Pour l'écouter et lire la suite :
Les filles-soldats ne sont pas les plus
nombreuses, même dans les chansons traditionnelles. Si généralement
les jeunes filles se contentent de pleurer sur leur sort au départ
de leur amant, il en est aussi qui se consolent plus ou moins
rapidement. Ce qui nous donne des chansons de retour du soldat avec
des situations difficiles : remariage, enfants d'un autre, etc
Quelques indices nous font penser que
cette chanson n'est pas si ancienne. Partout où on la retrouve la
mélodie est semblable, aux variations près. Les textes s'éloignent
peu de la même trame, des Alpes à la Bretagne et du centre France à
la côte atlantique.
Curieusement, il manque dans notre
version un argument présent dans presque toutes les autres, y
compris dans des collectes en Loire-Atlantique (1). Le garçon joue
sur la sensibilité de la fille en lui parlant de coucher à la dure.

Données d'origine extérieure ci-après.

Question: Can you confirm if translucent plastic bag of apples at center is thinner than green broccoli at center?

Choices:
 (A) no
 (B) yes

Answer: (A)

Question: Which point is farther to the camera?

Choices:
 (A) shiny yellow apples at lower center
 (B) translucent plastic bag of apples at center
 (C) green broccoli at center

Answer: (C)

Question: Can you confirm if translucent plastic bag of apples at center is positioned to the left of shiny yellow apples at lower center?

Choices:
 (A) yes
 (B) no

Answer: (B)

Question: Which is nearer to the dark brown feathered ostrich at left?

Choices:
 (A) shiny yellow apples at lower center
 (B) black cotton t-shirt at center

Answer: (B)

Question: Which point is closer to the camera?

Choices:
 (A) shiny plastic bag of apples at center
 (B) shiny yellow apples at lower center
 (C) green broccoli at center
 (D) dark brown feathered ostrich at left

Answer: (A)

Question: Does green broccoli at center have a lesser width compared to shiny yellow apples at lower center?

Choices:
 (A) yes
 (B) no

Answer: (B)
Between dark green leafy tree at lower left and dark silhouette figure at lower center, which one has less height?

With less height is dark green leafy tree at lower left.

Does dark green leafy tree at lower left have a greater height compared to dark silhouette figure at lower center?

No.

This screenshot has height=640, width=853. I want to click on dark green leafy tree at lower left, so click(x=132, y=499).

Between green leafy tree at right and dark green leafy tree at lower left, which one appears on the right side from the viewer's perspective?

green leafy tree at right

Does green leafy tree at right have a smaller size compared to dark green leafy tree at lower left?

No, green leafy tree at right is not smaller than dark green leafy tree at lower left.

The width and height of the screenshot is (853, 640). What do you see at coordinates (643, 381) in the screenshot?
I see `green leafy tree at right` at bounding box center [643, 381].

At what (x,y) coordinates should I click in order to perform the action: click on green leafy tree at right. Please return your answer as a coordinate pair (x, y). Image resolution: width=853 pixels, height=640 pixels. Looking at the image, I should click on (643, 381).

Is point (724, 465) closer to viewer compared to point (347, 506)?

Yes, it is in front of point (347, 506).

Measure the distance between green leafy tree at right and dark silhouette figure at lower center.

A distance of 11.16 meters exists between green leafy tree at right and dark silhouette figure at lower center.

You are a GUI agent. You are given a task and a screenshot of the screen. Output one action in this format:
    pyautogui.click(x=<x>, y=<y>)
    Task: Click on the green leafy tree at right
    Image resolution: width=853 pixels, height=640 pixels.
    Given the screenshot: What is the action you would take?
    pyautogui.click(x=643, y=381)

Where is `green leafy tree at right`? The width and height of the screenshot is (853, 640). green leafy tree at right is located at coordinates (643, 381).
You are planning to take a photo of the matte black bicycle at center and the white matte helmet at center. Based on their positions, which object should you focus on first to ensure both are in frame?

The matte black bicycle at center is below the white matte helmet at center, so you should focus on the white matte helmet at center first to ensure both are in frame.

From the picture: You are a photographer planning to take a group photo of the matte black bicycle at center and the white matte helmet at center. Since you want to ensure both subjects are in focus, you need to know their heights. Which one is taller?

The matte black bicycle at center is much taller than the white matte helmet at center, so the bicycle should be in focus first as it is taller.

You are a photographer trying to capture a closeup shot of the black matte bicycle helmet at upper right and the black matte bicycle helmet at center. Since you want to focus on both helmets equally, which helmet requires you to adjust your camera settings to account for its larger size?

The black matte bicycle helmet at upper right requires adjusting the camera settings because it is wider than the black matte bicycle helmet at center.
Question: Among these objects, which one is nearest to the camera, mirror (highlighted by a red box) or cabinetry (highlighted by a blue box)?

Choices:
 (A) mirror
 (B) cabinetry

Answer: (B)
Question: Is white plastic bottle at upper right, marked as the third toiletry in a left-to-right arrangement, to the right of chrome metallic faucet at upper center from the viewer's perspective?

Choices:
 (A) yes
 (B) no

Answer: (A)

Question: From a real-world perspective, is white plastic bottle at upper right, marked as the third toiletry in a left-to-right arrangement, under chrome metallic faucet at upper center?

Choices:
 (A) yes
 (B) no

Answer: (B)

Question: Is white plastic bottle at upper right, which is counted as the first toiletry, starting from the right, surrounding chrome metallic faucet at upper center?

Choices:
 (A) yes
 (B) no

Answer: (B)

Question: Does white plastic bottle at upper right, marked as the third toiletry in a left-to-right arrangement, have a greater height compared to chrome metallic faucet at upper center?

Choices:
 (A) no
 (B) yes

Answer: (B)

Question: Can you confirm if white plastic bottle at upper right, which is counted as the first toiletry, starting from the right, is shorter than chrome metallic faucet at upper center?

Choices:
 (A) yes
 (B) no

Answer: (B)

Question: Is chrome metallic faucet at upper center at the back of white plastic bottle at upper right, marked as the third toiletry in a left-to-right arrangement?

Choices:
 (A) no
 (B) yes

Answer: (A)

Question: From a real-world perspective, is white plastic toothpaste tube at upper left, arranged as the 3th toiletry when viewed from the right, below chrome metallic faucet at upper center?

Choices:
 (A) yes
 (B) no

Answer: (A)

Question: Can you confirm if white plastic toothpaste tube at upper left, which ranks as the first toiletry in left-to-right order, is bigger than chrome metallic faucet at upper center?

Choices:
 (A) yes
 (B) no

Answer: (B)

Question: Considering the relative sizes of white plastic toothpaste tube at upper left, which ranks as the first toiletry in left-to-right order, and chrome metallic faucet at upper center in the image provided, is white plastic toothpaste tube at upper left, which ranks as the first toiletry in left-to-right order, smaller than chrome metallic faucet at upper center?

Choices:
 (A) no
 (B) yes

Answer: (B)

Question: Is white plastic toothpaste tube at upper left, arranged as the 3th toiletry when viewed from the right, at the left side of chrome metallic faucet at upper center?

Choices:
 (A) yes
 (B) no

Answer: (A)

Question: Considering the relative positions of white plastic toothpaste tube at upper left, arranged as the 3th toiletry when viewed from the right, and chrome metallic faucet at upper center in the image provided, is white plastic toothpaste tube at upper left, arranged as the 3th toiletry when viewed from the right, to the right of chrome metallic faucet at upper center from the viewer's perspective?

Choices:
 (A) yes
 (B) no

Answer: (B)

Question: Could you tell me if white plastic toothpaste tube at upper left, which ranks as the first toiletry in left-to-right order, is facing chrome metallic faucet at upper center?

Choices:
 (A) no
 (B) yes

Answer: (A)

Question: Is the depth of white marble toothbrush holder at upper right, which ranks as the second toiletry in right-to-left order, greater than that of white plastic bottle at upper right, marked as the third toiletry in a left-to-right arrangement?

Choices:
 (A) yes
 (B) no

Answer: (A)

Ce qui lui vaut comme réponse que :
ce n'est pas un tourment
de coucher sur la terre
auprès de son amant
Ce galant qui s'en va a donc déjà
perdu une bataille. A bout d'arguments il s'est laissé convaincre.
Mais, avouez qu'arriver à la caserne avec sa petite amie ça ne fait
pas très sérieux. Cette « fin heureuse » (2) manque
singulièrement de réalisme.
Le contexte de cette chanson et ses
arguments nous semblent plus près du décor d'opérette que d'une
situation vécue. Il est fort probable qu'elle ne date pas de plus
loin que le dix neuvième siècle. Les arguments patriotiques y sont
post-révolutionnaires : la France, la patrie et la liberté.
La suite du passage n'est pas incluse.